View Single Post
  #21 (permalink)  
Old 03-July-2009, 09:41 PM
Robert Tulip's Avatar
Robert Tulip Robert Tulip is offline
Established Member
 
Join Date: Dec 2006
Posts: 634
Default

Quote:
Originally Posted by Jens View Post
Let me just offer a few sort of universalistic critiques. On this first point, I don't think that all languages necessarily have those distinctions, so it's not a universal human phenomenon. Japanese does not have native words for "will" or "analyze" or "believe." They are all borrowed from Chinese. So those are probably not universal concepts.
Thanks Jens. What is universal is the cycle of the year and the great year. These cycles contain a linked emergent logic, against which the symbolic descriptions in various cultures can be assessed and compared.

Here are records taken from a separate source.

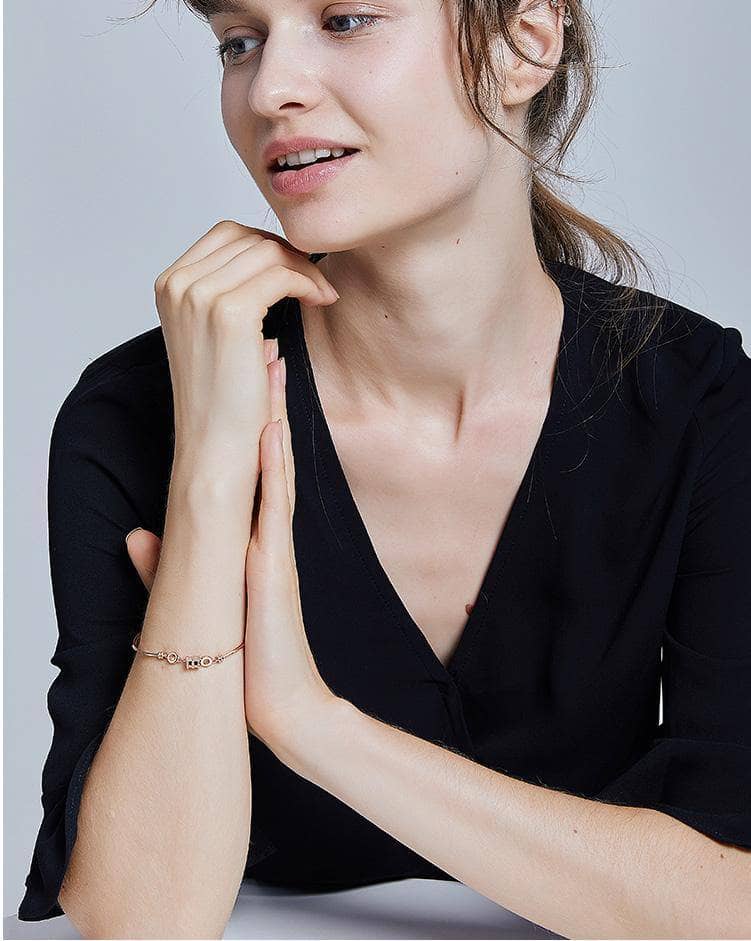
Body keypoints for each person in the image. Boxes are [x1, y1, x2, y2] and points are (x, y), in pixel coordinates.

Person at [18, 0, 751, 936]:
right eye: (239, 42)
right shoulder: (133, 415)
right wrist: (209, 469)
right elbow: (140, 917)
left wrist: (311, 723)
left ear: (523, 43)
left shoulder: (697, 402)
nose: (270, 90)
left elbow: (728, 899)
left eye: (346, 19)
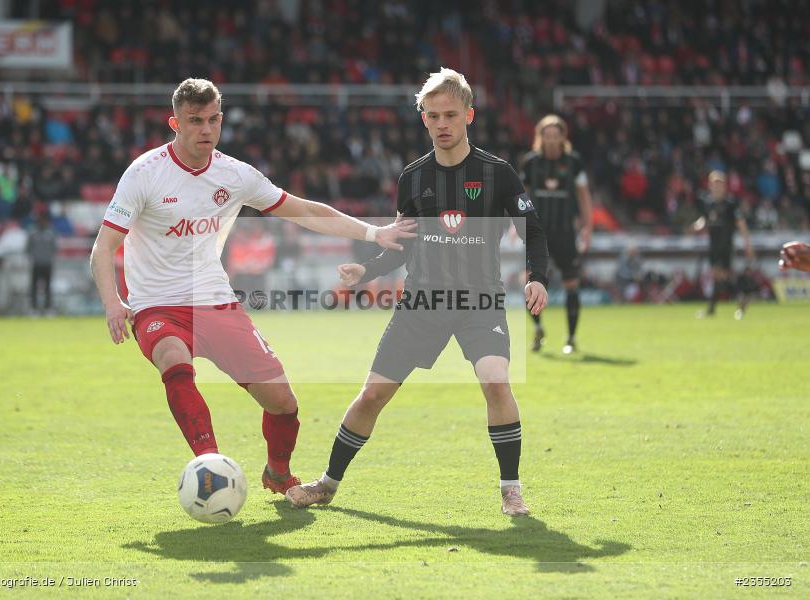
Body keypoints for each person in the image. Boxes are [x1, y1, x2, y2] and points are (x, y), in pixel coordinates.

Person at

The fact that the Japanese needed to borrow these concepts shows their universality.


A good example where this mythology is universalised is in the Bible. Rev 21.19, according to main orthodox commentaries, says the twelve foundation stones of the holy city symbolise the twelve signs of the zodiac in reverse, from Pisces to Aries. This is a clear, though coded, reference to the position of the sun over the ages of precession of the equinox. This knowledge has been heavily repressed due to its naturalistic links.
Quote:

Here again, the four seasons of the temperate zones are not universal human phenomena either. There are places on earth where you have the rainy seasons and the little dry season and big dry season.
Living in Australia, where the seasons are reversed, I feel like an outsider looking at the dominant planetary cycles of the north. I agree with you that other climatic patterns are important. However, considering the evolution of human culture, the northern temperate climate is dominant, and the temperate cycles have a good claim to be considered the main ones.

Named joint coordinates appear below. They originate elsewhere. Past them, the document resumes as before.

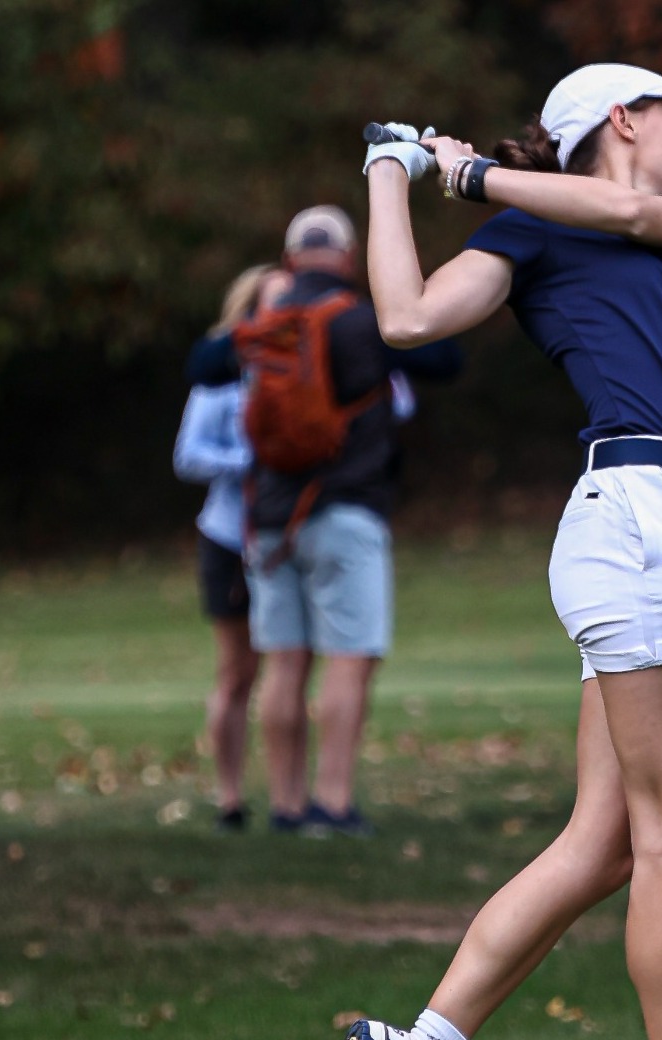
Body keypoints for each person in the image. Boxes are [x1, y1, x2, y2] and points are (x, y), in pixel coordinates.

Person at [342, 61, 662, 1040]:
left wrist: (472, 178)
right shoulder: (531, 231)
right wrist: (392, 174)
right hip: (640, 519)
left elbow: (622, 210)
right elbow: (410, 319)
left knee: (608, 843)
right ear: (621, 119)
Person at [187, 206, 461, 836]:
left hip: (271, 521)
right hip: (348, 512)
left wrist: (255, 324)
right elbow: (446, 362)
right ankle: (332, 804)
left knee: (284, 664)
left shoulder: (267, 327)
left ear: (287, 260)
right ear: (348, 257)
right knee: (349, 658)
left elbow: (200, 367)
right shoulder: (365, 324)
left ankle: (286, 805)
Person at [174, 263, 290, 831]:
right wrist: (252, 460)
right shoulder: (220, 375)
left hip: (289, 534)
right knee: (238, 671)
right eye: (270, 304)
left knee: (288, 669)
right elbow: (188, 455)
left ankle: (294, 799)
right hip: (228, 535)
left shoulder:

It is noteworthy that, for example, the 'Age of Pisces' when the sun precessed through the constellation Pisces at the March equinox is equally the Age of Virgo, as the September equinox has precessed through the constellation Virgo. A symbolic rendering of this Pisces-Virgo polarity is in the Biblical parable of the loaves and fishes. Bread is the symbol of Virgo and fish is the symbol of Pisces. Presented as a main theme as the equinox was precessing into Pisces and Virgo, the loaves and fishes can be interpreted as symbols of the universal abundance available from cosmic wisdom.
Quote:
And here, I think you are talking about cycles, but I think the evolution of culture is much too complicated to be able to fit into a pattern. While it's true that there are events that stand out, often it's biased. In the West, people often see the Roman empire as a big deal, but don't look too carefully at what was happening on the Indian subcontinent or in China, which in terms of population were just as important. So while I applaud the effort, I think it is probably a very difficult quest.
My argument shows a continuity between Indian and Western thought, with the Vedic Yuga cycles matching the western Great Year. This continuity derives from common observation. I agree with you that evolution of culture is complicated, and it is very hard to see long term trends. However, zooming in to the present, my diagram above suggests the planet is now nearing the end of an age dominated by belief, and over the next centuries will move into an age dominated by knowledge. This seems to me to have an elegant match to main cultural and political trends, while also presenting a systematic interpretation with capacity to bridge diverse ways of thought.

It could well provide a framework for science fiction, thinking of the next 2150 years as the Age of Knowledge, followed by Ages of Use and Vision, as a period of planetary stability coming out of the present conflict between belief and knowledge. This to some extent matches what Doris Lessing presents in her Canopus in Argos series.